В каждом юном бутоне часовой механизм,Мы движемся вниз по лестнице, ведущей вниз,Связанная птица не может быть певчей,Падающим в лифте с каждой секундой становится легче…
Собаки захлебнулись от воя.Нас учили не жить, нас учили умирать стоя.Знаешь, в эту игру могут играть двое.Эту игру могут играть двое.
Каждая строчка абсолютно прицельна, фельетонна, точна, особенно про связанную птицу. Все достаточно тривиально, но вот состояние, которое за этим стоит, не совсем понятно. Это именно состояние человека, который едет в падающем лифте, все про себя понимает, и тем не менее с каждой секундой ему становится легче. И таких песен, в которых лирический герой Гребенщикова испытывает колоссальное облегчение, при том что прекрасно понимает, какова будет финальная точка его, скажем так, исторического пути, у БГ масса. Это амбивалентное, постоянное состояние сам он исчерпывающе охарактеризовал как «древнерусская тоска». Он много раз говорил, что позаимствовал это понятие у Дмитрия Сергеевича Лихачева, что естественно для ленинградца, но, зная более-менее лихачевские труды, я нигде этой формулы не нашел.

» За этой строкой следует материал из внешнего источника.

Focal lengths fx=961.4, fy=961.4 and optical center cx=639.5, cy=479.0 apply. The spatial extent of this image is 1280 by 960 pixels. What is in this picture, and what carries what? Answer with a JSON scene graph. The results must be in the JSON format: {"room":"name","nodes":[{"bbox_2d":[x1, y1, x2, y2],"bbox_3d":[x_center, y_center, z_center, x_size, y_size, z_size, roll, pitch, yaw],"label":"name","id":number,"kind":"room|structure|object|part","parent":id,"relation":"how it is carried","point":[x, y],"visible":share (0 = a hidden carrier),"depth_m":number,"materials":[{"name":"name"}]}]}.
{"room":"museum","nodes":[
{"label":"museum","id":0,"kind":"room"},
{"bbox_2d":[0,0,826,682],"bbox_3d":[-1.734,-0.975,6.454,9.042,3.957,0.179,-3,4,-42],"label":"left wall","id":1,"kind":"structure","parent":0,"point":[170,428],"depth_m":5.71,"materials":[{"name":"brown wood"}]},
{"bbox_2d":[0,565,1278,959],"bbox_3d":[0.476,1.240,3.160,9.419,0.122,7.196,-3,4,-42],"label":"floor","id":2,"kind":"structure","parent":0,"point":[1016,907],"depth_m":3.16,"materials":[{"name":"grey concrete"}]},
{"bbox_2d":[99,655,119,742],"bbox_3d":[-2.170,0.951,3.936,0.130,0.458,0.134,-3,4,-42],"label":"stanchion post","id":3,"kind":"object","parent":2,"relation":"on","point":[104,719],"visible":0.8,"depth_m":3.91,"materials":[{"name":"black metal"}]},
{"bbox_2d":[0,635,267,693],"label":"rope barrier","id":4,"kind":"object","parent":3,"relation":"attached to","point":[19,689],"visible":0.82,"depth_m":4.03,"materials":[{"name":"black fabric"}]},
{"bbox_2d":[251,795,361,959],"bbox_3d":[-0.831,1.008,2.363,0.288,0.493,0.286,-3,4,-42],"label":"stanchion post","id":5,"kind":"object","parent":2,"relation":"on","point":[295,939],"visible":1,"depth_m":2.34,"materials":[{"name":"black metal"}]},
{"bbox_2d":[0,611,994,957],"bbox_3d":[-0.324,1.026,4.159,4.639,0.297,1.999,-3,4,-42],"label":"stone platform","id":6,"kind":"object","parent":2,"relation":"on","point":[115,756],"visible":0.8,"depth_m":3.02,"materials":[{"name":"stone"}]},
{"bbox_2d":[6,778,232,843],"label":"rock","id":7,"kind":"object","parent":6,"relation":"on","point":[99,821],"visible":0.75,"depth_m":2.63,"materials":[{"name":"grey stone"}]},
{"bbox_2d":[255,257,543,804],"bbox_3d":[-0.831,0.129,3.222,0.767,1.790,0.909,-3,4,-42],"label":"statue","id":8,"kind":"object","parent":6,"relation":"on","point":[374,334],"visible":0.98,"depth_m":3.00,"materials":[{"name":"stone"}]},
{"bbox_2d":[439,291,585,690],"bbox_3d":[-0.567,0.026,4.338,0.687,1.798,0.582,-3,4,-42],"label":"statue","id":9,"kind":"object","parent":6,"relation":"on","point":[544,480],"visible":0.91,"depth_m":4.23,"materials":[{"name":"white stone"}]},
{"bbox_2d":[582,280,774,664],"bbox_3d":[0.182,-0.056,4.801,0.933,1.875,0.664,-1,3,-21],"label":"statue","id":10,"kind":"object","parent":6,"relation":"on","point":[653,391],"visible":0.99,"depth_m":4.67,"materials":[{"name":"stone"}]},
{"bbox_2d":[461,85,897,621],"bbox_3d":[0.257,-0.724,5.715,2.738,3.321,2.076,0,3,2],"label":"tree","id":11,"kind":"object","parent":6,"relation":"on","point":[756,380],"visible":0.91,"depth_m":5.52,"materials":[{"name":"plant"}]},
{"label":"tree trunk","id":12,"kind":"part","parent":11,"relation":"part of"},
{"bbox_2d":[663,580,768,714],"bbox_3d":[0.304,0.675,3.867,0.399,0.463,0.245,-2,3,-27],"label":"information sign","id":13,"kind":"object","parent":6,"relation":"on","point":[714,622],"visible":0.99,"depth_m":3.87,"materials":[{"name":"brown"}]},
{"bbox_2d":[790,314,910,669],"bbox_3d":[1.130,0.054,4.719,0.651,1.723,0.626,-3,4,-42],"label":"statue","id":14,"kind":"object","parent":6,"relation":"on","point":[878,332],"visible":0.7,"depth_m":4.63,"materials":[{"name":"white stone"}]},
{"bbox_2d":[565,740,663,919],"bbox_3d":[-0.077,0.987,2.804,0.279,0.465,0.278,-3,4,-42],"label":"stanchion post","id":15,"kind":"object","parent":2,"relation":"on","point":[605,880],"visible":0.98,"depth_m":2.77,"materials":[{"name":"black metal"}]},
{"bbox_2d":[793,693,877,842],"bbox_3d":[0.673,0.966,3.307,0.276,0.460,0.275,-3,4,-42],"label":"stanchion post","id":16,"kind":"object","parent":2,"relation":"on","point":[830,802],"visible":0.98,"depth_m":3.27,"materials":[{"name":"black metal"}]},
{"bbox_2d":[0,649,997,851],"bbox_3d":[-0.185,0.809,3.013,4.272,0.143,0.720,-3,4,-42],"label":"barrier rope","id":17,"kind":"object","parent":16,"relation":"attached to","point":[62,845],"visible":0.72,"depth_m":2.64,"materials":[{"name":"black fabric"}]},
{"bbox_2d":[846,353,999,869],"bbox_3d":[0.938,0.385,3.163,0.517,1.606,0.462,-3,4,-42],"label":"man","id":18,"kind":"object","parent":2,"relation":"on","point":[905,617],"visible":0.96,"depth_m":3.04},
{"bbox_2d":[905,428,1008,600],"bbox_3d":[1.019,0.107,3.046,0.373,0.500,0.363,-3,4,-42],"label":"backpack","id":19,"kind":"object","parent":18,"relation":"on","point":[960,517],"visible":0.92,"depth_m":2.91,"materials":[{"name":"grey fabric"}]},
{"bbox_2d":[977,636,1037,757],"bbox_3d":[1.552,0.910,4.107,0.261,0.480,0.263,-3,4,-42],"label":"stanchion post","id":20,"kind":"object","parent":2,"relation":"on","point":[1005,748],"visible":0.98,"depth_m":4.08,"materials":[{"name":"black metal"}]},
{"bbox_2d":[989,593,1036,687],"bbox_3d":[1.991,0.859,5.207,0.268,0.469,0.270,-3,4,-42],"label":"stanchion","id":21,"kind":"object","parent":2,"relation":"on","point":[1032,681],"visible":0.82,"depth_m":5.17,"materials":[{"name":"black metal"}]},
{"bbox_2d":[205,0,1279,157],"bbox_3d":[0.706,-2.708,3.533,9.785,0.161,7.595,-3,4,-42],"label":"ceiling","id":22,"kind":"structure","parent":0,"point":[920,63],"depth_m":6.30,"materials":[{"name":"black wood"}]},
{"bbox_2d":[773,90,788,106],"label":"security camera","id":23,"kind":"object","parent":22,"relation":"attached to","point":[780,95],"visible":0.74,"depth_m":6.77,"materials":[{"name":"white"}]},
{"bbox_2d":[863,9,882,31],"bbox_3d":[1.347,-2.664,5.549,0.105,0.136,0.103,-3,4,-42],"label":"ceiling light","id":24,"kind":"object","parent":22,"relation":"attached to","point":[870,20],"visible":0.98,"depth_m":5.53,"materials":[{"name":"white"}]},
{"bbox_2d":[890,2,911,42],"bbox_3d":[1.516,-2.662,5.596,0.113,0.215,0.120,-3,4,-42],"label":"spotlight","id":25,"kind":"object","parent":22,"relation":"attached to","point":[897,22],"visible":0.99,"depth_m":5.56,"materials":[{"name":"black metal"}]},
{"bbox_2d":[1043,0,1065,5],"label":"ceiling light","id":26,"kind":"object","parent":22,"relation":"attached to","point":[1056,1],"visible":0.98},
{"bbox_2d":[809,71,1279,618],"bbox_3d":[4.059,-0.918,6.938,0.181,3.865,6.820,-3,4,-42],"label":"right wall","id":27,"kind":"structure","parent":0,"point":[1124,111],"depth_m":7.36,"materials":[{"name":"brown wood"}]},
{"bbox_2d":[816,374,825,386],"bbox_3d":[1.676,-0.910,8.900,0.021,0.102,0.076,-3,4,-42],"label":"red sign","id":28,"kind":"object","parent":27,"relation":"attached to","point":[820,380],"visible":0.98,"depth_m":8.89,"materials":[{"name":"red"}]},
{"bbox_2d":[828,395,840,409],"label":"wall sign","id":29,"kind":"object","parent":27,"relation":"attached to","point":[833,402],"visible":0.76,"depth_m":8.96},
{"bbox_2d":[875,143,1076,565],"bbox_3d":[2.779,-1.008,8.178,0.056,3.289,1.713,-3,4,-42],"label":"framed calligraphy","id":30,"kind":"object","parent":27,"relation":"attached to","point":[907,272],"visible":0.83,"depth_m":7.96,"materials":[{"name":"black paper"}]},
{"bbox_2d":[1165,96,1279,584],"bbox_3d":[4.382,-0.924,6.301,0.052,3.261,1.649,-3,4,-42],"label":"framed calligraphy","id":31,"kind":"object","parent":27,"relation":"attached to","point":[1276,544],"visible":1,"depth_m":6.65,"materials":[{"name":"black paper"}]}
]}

Что такое «древнерусская тоска»? Если мы поймем это, мы поймем и то состояние, в котором живет, работает Гребенщиков, в которое он погружает своих героев. Это состояние угнетенности, потому что мы понимаем, до какой степени мы подавлены и до какой степени мы рабы, но странным образом из этого состояния мы научились извлекать, по слову Лермонтова, «лучший сок» («Дума», 1838). Мы научились из этого состояния делать лирические взлеты.
Когда-то Александр Жолковский охарактеризовал содержание поэзии Окуджавы как «сплав из установок военных и пацифистских, суровых и мягких, высказываемых с позиций мужественной силы и человеческой слабости…»[112]. Это точно заданные координаты всего лирического мира Окуджавы. Жолковский умудрился в одном абзаце интерпретировать для нас огромный поэтический мир Окуджавы.
Лирическое пространство Гребенщикова тоже можно интерпретировать в одном абзаце. Это абсолютная апология, абсолютное восхваление рабского состояния, и путь из него к небесам гораздо короче, нежели из состояния гордыни свободного человека. Все это выражено в двух строчках: «Нигде нет неба ниже, чем здесь. / Нигде нет неба ближе, чем здесь»[113]. Это позиция, конечно, вынужденная: гениальный человек должен как-то примирить себя со своим состоянием, и единственный тут способ – внушить себе, что из этого состояния самый близкий путь к Богу.
Русская литература выдумала это давно. Лев Лосев, описывая метафизику Достоевского, говорил: «Помню родину, русского Бога, / уголок на подгнившем кресте / и какая сквозит безнадега / в рабской, смирной Его красоте»[114]. В этом состоянии есть безнадега, в этом есть гнильца, но и высочайший духовный взлет. Раннее сочинение БГ «Сны о чем-то большем», а еще раньше – «Я инженер на сотню рублей», задают ту же парадигму отношения к себе: да, «Я инженер на сотню рублей, / И больше я не получу. / Мне двадцать пять, и я до сих пор / Не знаю, чего хочу. Мне двадцать пять, и десять из них / Я пою, не зная, о чем» (самая точная автохарактеристика), но тем не менее я вижу хорошие сны, и очень может быть, что в другом состоянии я бы этих снов не увидел.